Dicho esto, por comparación, el racismo latinoamericano (el argentino incluido) se ha estructurado de una manera muy diferente a la del Hemisferio Norte y Estados Unidos en particular. Desde la Independencia, en general nuestros países no han tenido regímenes formales y abiertos de segregación racial, como los que rigieron en Estados Unidos hasta la década de 1960. No ha habido esa obsesión estadounidense por impedir las uniones interraciales y mantener la pureza de los blancos. Y eso, creo, se tradujo en formas de racismo muy profundas, pero a su vez, en algunos aspectos, menos violentas. O violentas de un modo más sutil y dosificado.
-¿Qué lugar le asignas al antisemitismo en la historia de la discriminación de nuestro país?

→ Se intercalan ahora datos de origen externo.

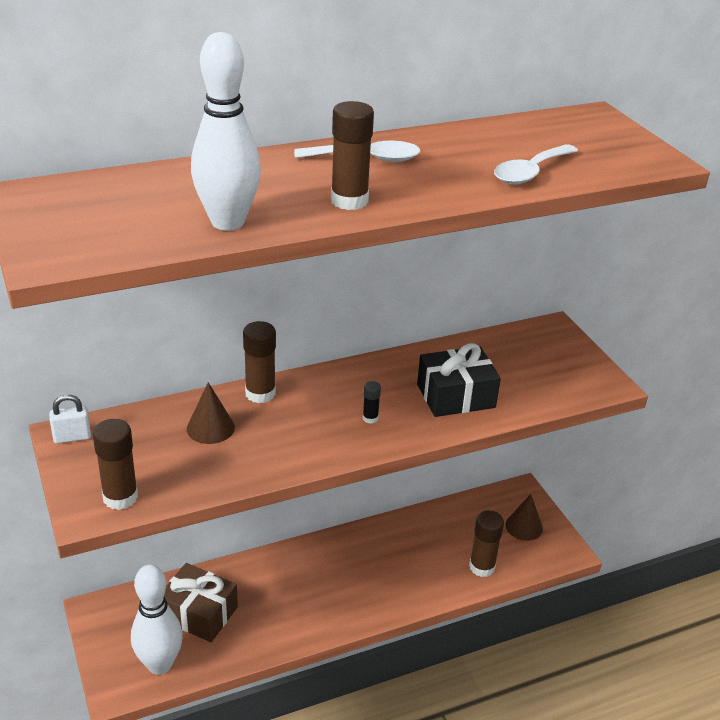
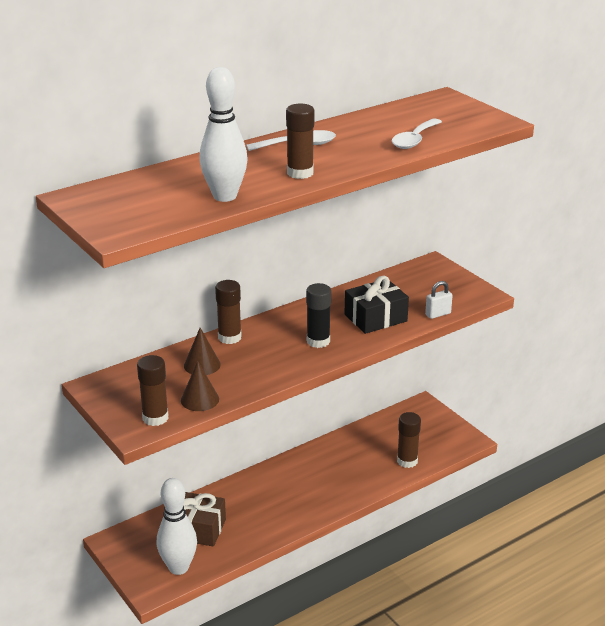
camera: 10 degrees left, 5 degrees down
white padlock [49,394,91,444] -> white padlock moved to [425,281,453,319]
black glue stick [362,381,381,424] -> black glue stick [306,283,331,348], size x1.93
brown cone [505,494,543,541] -> brown cone moved to [181,361,219,411]

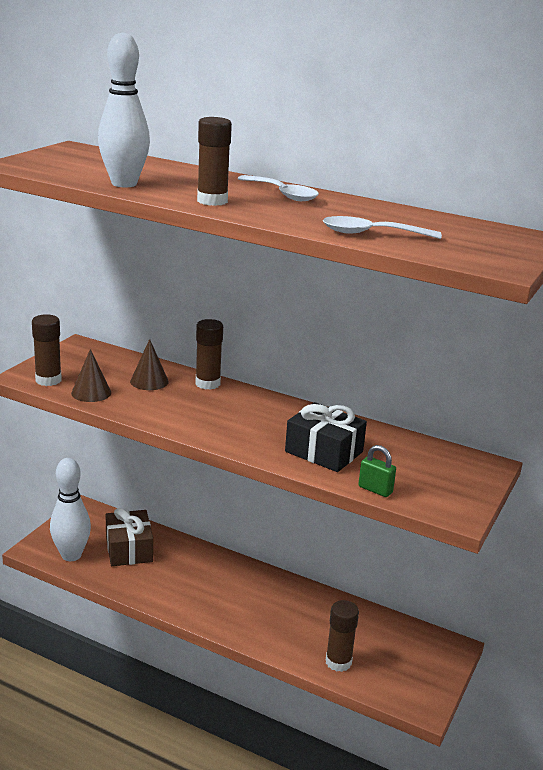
camera: 60 degrees right, 5 degrees down
black glue stick [306,283,331,348] -> none
white padlock [425,281,453,319] -> green padlock [358,445,396,497]

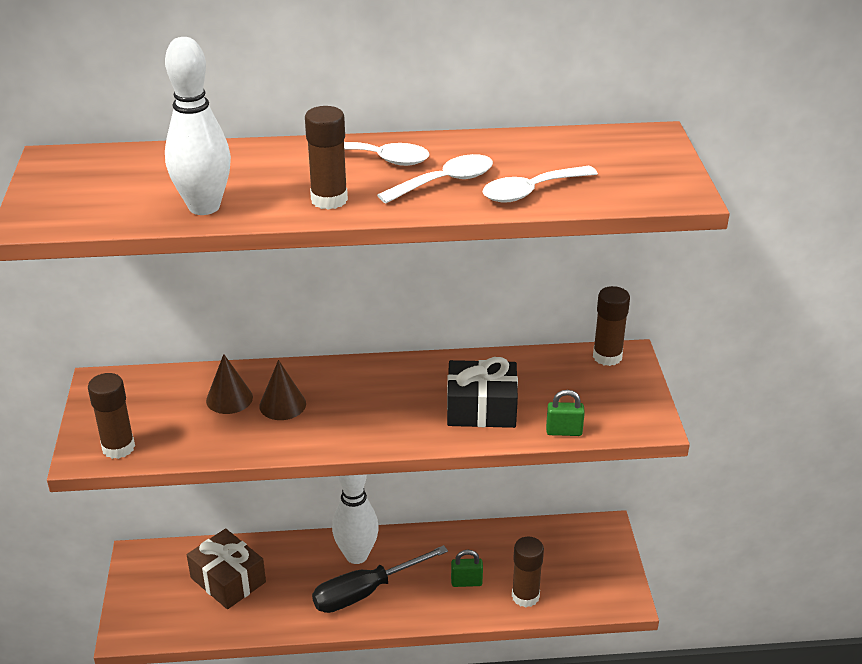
camera: 30 degrees left, 10 degrees up
white bowling pin [50,458,91,561] -> white bowling pin moved to [332,474,379,564]
brown cone [71,349,111,402] -> brown cone moved to [259,360,306,420]
brown glue stick [195,319,223,390] -> brown glue stick moved to [593,286,630,366]
none -> black screwdriver [312,545,448,613]
none -> white spoon [377,154,493,204]
none -> green padlock [451,550,483,587]

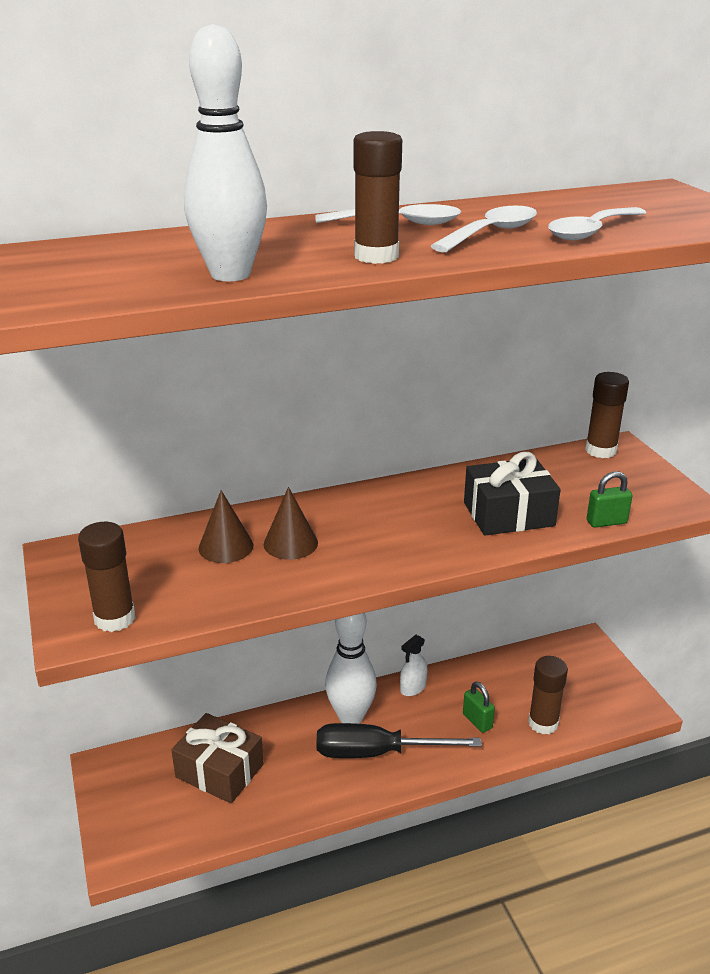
camera: 15 degrees left, 5 degrees down
black screwdriver [312,545,448,613] -> black screwdriver turned 45 degrees clockwise [316,723,482,758]
green padlock [451,550,483,587] -> green padlock turned 75 degrees clockwise [463,682,495,733]
none -> white spray bottle [400,635,427,696]

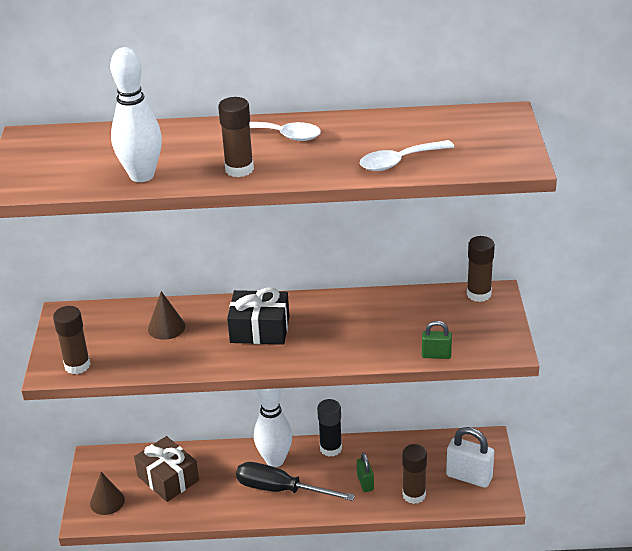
camera: 20 degrees right, 5 degrees up
brown cone [264,487,318,560] -> brown cone moved to [90,472,125,515]
white spray bottle [400,635,427,696] -> black glue stick [317,399,342,457]
white spoon [431,206,537,252] -> none
black gift [464,452,561,536] -> black gift moved to [227,287,289,345]
none -> white padlock [446,427,494,488]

-Como ha sido el caso más o menos en todas partes, venimos de un antisemitismo muy fuerte que lentamente se fue disolviendo, sin desaparecer ni mucho menos. La colonia española construyó las comunidades locales como, básicamente, comunidades de católicos y costó mucho romper esa idea para arribar a pensar la Nación como una ciudadanía que puede albergar credos diferentes. Si se fue rompiendo fue, en buena medida, por el protagonismo de los judíos en todas las esferas de la vida nacional y por el predicamento que tuvieron las ideas antirracistas y cosmopolitas que albergaron nuestras tradiciones políticas: el progresismo, la izquierda, los movimientos populares.